The Institute for Health Metrics and Evaluation was launched with the goal of providing an unbiased, evidence-based picture of global health trends and determinants to inform the work of a broad range of organizations, policymakers, researchers, and funders.
With the stability of long-term funding from the Bill & Melinda Gates Foundation and the state of Washington, IHME combines the academic excellence of a university research institute with the independence and entrepreneurial spirit of an NGO.
The first nine months
IHME hired more than 30 staff members, started its Post-Bachelor Fellowship program, moved into its new home in Seattle’s Belltown neighborhood, and recruited an international board comprised of some of the most respected leaders in public health.
Laying the foundation
In 2008, IHME started gathering data from 200 countries and many subnational agencies to create new assessments of causes of death and mortality in both children and adults. We developed new methods and tools to analyze that data. We also launched our Post-Graduate Fellowship program, recruiting researchers with PhDs and MDs from around the world to further their studies while helping advance our work.
Sharing our knowledge
Our initial research gave rise to some stunning findings in late 2008 and early 2009. At the global level, we revealed inequalities among countries in terms of screening for cervical cancer, documented the extent of war-related deaths over five decades, and showed how countries receiving donor funding for childhood immunizations were not vaccinating as many children as previously thought.

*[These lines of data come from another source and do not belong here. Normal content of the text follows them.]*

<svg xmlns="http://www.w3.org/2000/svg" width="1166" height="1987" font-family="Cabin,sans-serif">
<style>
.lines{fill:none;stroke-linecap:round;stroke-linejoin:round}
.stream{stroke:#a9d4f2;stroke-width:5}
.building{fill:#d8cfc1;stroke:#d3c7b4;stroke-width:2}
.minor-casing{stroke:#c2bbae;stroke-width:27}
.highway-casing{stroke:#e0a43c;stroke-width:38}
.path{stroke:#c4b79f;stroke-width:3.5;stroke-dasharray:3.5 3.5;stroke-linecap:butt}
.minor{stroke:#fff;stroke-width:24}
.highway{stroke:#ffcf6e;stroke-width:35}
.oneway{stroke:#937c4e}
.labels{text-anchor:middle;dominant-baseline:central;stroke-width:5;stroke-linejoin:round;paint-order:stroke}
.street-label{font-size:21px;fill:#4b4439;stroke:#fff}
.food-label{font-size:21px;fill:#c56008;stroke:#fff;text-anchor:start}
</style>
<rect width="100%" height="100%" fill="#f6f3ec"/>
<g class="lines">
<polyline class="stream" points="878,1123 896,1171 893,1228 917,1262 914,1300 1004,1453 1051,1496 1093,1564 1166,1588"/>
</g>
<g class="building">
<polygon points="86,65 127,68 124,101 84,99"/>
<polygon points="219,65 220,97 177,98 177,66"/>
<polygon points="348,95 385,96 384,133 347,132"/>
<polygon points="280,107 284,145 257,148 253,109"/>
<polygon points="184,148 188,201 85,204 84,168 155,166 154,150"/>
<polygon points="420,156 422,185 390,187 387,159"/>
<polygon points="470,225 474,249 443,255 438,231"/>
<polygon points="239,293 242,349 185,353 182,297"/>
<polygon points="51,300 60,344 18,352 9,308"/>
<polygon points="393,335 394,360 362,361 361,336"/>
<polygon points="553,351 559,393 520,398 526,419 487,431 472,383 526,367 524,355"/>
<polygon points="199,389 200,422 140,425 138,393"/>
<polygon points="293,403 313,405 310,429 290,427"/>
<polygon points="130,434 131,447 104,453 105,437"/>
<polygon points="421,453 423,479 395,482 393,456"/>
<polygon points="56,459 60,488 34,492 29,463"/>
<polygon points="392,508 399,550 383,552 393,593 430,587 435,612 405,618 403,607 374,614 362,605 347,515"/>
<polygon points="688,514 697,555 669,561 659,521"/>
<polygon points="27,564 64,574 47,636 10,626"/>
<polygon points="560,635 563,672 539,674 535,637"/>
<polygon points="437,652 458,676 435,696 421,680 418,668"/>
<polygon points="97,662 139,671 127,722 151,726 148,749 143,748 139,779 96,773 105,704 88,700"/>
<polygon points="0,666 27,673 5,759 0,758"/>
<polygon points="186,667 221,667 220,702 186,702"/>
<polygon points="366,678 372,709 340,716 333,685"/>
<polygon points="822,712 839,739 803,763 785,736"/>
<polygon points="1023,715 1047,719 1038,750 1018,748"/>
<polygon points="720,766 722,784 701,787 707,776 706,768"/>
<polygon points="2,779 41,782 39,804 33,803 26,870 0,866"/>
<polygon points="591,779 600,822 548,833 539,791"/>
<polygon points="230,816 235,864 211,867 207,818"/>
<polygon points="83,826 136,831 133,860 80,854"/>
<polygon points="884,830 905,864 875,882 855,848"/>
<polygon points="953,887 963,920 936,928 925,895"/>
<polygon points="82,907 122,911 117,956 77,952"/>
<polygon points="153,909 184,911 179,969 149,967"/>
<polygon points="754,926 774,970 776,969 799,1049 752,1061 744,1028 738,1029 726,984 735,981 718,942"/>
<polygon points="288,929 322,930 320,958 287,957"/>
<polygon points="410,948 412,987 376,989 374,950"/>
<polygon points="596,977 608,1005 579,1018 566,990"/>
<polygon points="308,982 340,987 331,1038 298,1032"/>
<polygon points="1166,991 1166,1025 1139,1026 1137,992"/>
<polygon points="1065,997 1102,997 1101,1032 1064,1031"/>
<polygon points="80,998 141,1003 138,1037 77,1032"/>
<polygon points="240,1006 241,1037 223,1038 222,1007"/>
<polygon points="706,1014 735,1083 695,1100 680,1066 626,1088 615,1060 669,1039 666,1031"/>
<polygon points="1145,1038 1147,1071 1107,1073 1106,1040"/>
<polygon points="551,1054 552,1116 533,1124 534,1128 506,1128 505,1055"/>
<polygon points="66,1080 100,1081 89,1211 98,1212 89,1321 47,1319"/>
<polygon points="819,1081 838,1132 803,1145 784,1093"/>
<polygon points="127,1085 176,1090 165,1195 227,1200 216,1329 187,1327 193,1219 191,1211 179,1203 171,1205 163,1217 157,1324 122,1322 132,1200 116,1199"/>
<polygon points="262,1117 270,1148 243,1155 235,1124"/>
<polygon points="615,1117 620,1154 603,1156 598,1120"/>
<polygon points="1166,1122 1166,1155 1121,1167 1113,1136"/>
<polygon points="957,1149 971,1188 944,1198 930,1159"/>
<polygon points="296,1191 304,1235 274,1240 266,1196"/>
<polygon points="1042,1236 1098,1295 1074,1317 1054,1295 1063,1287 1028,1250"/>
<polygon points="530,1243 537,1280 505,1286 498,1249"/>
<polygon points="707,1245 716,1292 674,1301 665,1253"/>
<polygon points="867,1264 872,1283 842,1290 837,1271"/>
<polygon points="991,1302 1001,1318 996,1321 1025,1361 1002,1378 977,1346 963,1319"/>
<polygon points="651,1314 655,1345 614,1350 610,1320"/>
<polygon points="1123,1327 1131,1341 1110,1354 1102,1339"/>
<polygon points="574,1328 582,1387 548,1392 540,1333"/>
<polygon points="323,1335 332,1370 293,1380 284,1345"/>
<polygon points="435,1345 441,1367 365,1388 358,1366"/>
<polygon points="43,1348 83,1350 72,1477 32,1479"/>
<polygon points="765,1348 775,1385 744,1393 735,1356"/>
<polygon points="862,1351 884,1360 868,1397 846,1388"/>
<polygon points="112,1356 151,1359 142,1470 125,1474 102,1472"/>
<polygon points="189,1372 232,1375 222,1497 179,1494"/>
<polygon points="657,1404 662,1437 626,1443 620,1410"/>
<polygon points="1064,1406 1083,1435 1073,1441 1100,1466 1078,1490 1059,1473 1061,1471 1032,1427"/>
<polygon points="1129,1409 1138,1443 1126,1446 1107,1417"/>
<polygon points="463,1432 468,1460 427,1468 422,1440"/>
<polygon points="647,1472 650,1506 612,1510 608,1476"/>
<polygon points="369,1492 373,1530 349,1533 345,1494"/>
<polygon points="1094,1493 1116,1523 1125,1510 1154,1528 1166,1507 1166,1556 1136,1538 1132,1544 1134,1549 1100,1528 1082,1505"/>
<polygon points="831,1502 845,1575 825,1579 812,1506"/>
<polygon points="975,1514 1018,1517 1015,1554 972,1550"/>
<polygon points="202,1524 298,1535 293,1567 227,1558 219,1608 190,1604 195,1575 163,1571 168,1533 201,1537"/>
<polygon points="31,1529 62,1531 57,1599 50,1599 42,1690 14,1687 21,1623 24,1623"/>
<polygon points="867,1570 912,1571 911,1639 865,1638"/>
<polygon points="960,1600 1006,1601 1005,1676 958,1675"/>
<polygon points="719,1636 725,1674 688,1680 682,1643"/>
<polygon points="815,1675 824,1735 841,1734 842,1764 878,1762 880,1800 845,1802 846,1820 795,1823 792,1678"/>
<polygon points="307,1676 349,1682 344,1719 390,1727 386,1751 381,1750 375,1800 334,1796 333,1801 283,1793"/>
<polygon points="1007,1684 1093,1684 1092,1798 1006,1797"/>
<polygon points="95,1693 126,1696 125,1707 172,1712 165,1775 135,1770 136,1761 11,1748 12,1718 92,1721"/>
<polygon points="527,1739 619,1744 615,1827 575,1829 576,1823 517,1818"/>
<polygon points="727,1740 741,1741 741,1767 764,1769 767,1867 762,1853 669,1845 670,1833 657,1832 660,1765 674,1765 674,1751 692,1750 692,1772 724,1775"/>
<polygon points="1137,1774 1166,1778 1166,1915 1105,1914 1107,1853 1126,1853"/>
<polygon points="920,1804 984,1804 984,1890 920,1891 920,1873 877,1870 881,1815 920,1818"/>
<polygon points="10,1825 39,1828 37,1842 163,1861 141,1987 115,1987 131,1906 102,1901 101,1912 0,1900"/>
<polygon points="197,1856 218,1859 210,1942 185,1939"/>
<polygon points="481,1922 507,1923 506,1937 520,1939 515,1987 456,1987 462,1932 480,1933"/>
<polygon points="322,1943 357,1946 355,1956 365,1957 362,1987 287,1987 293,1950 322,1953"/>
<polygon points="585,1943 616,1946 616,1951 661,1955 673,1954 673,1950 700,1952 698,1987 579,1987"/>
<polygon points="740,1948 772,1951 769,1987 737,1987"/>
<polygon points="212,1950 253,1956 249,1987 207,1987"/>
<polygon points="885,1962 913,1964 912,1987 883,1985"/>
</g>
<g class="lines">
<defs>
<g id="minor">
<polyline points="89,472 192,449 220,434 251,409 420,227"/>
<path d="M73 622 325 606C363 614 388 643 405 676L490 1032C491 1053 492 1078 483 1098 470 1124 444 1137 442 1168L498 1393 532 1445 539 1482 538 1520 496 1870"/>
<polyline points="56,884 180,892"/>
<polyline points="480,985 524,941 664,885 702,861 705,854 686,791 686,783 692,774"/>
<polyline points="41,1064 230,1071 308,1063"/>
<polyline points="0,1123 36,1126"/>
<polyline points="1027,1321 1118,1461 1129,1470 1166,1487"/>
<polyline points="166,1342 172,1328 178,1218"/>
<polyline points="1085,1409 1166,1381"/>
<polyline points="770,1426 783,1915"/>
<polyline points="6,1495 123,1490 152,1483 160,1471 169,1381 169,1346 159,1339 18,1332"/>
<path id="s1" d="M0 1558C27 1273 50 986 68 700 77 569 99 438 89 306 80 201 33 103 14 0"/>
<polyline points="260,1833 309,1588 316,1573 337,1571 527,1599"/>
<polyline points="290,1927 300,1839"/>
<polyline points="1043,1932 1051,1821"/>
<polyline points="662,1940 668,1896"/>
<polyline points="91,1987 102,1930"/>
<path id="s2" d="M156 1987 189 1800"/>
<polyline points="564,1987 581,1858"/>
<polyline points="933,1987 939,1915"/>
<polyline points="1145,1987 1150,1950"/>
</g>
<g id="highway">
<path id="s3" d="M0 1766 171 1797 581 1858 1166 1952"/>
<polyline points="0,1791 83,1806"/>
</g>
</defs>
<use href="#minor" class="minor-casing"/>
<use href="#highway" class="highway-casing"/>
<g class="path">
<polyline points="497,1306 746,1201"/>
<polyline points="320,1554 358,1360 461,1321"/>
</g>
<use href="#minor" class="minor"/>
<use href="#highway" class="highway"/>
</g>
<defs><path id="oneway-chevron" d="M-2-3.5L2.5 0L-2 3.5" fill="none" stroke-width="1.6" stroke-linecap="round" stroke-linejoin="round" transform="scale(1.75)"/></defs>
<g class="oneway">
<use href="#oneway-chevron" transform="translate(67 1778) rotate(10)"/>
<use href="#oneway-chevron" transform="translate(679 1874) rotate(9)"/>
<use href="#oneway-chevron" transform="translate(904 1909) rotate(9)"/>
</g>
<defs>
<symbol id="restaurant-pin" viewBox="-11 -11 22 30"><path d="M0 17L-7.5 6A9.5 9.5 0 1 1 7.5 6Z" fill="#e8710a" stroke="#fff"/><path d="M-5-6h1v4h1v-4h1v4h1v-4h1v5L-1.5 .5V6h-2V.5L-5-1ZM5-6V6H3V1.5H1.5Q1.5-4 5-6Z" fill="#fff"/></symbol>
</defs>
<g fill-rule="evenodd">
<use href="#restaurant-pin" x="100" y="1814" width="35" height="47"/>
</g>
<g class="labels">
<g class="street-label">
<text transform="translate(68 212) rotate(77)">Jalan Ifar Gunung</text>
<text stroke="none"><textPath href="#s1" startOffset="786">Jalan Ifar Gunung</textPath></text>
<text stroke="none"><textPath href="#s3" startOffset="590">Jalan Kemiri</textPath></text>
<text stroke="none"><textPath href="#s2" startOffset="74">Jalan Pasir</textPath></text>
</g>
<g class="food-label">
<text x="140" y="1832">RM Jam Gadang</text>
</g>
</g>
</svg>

On the local scale, we explained how in many counties in the United States people were actually living shorter lives than in the 1960s and generated the first estimates of how many lives could be saved in the US by addressing modifiable risk factors.
Making an impact
Over the next two years, our research led to a deep engagement with policymakers and researchers, allowing us to provide guidance on crucial health decisions and to inform the debate around health measurement. Launched in 2009, our annual Financing Global Health report, which tracks more than $200 billion in public and private contributions to public health worldwide, has become a must-read. As a result, IHME has advised NGOs, international agencies, and national policymakers on accountability in health funding, including Oxfam International, the International Aid Transparency Initiative, and the US government. Our advancements in measuring mortality also have changed the way health metrics are being used. For decades, the global health community lamented that a half-million women died every year from complications related to pregnancy and childbirth, a number that did not appear to be declining despite increasing amounts of policy attention and resources. IHME collaborated with other researchers to re-examine the trends in maternal mortality since 1980 and found that there had been considerable progress. To help countries better understand their own trends in maternal mortality, we began training policymakers in our new methods, including agencies from Brazil, Cambodia, India, Sri Lanka, and the Philippines.
And here we are
IHME has continued to build the framework for a different approach to global health measurement through new research publications and policy discussions. By starting a master’s program track in health metrics at UW and by expanding our training programs for researchers and policymakers, we are growing the field of health metrics. With a current workforce of nearly 100 faculty and staff members, IHME is helping to create a stronger foundation for strategic decision-making in population health.